Updated on August 22, 2022

Comments

  • Timo
    Timo over 1 year

    what do I want to do?

    Step1: Mount a S3 Bucket to an EC2 Instance.

    Step2: Install a FTP Server on the EC2 Instance and tunnel ftp-requests to files in the bucket.

    What did I do so far?

    • create bucket
    • create security group with open input ports (FTP:20,21 - SSH:22 - some more)
    • connect to ec2

    And the following code:

    wget https://storage.googleapis.com/google-code-archive-downloads/v2/code.google.com/s3fs/s3fs-1.74.tar.gz
    tar -xvzf s3fs-1.74.tar.gz
    yum update all
    yum install gcc libstdc++-devel gcc-c++ fuse fuse-devel curl-devel libxml2-devel openssl-devel mailcap
    cd s3fs-1.74
    ./configure  --prefix=/usr
    make
    make install
    vi /etc/passwd-s3fs # set access:secret keys
    chmod 640 /etc/passwd-s3fs
    mkdir /s3bucket
    cd /s3bucket
    

    And cd anwers: Transport endpoint is not connected

    Dunno what's wrong. Maybe I am using the wrong user? But currently I only have one user (for test reasons) except for root.

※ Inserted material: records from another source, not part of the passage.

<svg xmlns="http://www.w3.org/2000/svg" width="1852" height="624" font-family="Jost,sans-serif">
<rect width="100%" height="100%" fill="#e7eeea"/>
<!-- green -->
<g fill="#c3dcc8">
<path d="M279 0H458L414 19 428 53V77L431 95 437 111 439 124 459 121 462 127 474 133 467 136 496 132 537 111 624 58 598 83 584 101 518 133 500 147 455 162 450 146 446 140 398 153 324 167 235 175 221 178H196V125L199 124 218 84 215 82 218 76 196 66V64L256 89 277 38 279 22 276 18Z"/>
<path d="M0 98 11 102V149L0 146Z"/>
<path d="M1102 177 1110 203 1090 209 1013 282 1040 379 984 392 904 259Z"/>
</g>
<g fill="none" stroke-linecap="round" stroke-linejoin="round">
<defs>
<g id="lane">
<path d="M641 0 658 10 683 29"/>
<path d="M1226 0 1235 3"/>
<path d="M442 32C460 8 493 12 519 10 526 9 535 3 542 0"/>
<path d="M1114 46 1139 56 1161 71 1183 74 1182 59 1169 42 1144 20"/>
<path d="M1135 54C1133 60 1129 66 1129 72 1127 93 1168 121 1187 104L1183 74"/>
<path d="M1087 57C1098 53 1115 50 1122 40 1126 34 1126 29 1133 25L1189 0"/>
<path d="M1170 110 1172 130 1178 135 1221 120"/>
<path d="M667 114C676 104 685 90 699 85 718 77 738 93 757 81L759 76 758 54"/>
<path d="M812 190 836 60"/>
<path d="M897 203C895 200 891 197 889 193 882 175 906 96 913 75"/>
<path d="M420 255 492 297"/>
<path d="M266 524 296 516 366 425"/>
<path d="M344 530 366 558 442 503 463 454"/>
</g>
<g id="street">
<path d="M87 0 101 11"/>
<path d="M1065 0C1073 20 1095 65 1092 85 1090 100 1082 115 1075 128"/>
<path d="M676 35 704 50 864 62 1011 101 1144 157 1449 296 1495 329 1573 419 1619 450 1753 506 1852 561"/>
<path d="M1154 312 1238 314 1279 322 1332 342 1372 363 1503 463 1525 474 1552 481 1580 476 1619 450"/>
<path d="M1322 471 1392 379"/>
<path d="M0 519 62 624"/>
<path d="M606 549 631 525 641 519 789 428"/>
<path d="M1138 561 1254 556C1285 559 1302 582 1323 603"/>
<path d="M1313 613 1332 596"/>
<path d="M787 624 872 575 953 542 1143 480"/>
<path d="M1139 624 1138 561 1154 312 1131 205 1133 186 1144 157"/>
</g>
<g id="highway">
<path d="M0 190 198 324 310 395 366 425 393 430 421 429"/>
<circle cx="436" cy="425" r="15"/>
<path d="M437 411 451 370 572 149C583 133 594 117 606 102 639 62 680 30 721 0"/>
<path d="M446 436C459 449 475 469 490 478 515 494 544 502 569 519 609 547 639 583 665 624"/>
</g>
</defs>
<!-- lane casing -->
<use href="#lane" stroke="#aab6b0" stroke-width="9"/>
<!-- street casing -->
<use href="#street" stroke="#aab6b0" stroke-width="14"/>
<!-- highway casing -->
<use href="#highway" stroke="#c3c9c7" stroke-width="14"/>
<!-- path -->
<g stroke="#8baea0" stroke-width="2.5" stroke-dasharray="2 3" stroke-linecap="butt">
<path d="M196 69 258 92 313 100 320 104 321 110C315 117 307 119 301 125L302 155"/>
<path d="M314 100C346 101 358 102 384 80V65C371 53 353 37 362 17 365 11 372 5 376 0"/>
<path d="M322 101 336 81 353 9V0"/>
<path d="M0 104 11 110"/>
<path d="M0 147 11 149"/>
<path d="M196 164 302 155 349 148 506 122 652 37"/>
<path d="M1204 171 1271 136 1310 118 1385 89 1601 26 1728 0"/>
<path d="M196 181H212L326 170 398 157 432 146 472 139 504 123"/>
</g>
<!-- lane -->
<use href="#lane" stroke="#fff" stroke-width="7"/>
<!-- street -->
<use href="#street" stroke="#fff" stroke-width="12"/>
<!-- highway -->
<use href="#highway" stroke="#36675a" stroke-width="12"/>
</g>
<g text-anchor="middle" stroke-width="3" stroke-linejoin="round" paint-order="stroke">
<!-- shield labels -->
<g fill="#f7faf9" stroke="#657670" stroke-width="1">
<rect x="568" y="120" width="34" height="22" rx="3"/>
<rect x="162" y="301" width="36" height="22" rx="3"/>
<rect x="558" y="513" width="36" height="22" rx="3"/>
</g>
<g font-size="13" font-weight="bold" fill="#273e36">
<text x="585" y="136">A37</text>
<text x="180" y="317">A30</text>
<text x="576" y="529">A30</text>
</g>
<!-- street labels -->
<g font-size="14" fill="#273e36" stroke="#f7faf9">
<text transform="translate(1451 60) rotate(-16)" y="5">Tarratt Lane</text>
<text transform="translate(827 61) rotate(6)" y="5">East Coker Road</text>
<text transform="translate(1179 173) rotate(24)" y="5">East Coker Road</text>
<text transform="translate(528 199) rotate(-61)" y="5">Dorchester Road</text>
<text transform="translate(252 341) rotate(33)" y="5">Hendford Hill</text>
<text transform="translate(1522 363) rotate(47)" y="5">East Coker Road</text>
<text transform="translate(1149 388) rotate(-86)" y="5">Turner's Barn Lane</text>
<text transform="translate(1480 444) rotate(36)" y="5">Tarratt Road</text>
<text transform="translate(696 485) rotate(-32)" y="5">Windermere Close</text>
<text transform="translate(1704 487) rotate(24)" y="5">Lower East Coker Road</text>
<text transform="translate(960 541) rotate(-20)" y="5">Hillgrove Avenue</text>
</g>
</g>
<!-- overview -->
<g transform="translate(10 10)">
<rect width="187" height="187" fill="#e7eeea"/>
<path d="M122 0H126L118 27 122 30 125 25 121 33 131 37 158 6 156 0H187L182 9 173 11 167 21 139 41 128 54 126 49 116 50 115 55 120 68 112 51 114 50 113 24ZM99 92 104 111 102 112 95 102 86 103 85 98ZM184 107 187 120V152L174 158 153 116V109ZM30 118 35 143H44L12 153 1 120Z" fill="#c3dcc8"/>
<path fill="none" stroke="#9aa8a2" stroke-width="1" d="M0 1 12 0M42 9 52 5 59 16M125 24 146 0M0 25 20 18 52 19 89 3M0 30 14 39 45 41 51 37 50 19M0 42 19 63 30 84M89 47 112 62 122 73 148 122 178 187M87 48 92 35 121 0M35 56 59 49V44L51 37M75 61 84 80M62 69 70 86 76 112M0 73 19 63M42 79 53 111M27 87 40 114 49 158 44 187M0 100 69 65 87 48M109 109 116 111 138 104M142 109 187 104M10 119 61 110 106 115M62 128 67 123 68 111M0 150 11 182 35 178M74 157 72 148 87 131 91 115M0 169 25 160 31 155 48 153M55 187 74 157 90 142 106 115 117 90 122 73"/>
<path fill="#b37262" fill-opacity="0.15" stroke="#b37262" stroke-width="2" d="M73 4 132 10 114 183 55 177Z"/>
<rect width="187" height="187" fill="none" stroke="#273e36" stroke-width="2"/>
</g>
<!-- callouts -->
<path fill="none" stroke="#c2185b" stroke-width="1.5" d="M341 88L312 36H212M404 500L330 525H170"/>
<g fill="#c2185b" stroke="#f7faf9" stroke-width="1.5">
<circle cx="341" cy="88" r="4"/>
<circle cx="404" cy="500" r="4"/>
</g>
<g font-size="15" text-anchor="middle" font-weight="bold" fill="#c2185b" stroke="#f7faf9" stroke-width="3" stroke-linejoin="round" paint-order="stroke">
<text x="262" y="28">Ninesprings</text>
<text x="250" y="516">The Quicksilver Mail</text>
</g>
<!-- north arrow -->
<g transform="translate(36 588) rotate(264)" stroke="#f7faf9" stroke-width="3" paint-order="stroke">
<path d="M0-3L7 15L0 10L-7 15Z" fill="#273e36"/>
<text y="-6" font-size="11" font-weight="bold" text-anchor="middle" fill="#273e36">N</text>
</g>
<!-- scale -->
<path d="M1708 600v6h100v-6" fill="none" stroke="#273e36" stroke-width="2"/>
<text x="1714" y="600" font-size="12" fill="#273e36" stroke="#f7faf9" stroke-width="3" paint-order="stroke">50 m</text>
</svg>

    Next step would be the ftp tunnel, but for now I'd like getting this to work.

  • Michael - sqlbot
    Michael - sqlbot over 7 years
    There are concerns with this solution, as I mentioned, here but one of yours is not among them. "The biggest for me is that this is an unsupported use of an API by a third party. Stability can and will be a problem." This isn't accurate. The S3 API is public, and documented, and this application is as valid as any other. The problem is actually one of trying to use S3 as something that it isn"t -- it's not a filesystem, and there is an inevitable impedance gap that isn't fully possible to bridge.
  • Michael - sqlbot
    Michael - sqlbot over 7 years
    "(If AWS make a breaking change to the API, the library won't work until it is updated)" is also not a realistic concern. If developing directly against the underlying API weren't suported, it wouldn't be so thoroughly documented. The S3 REST API has not introduced a single breaking change in 10 years. All of the evolution of the service has been completely backwards-compatible. Even object versioning was introduced without breaking existing code that was unaware of versioning.
  • Tom Manterfield
    Tom Manterfield over 7 years
    So a few points, an application being as valid as any other doesn't really prevent an application not being able to update in time when the API it is consuming has large changes. Those changes don't need to be breaking from one version to the next. They just need to be breaking before the consuming application can update. I'd say an application that uses an API for an unintended use case has a much bigger chance of falling fowl of that kind of breaking change. That being said... I must admit I hadn't realised that the S3 API hasn't updated since 2006, so probably not a major issue here!
  • Tom Manterfield
    Tom Manterfield over 7 years
    Actually, turns out they have had one breaking change; SOAP over HTTP was removed. Your point still stands I feel, the stability level of the API seems to be high enough that this shouldn't be the main concern, so I edited to reflect that.
  • Michael - sqlbot
    Michael - sqlbot over 7 years
    I deliberately said the "REST" API. :) Thanks for hearing me out. +1. As long as you are aware of the issues, this limited application is actually pretty flawless. I use proftpd with s3fs and have been for at least a couple of years. Fully aware of the non-idealness of the setup and ever vigilant in the early days for unexpected behavior, I have never had a problem. This really is a viable use case, though many others would be problematic. You can even create objects using the console or API, set x-amz-meta-uid/-gid/-mode metadata and s3fs will interpret those as file owner/group/permissions.
  • Tom Manterfield
    Tom Manterfield over 7 years
    Ha, so you did! I must admit, I've been at a few places that have used it without much/any issue. There was a similarly named library that was a different kettle of fish however, which left me with a fairly strong aversion to any of these solutions. I guess the real problem I have with non-standard (or at least, less common) uses of a technology is that you often find available support jumps off a cliff. As you say though, as long as you know what you are doing!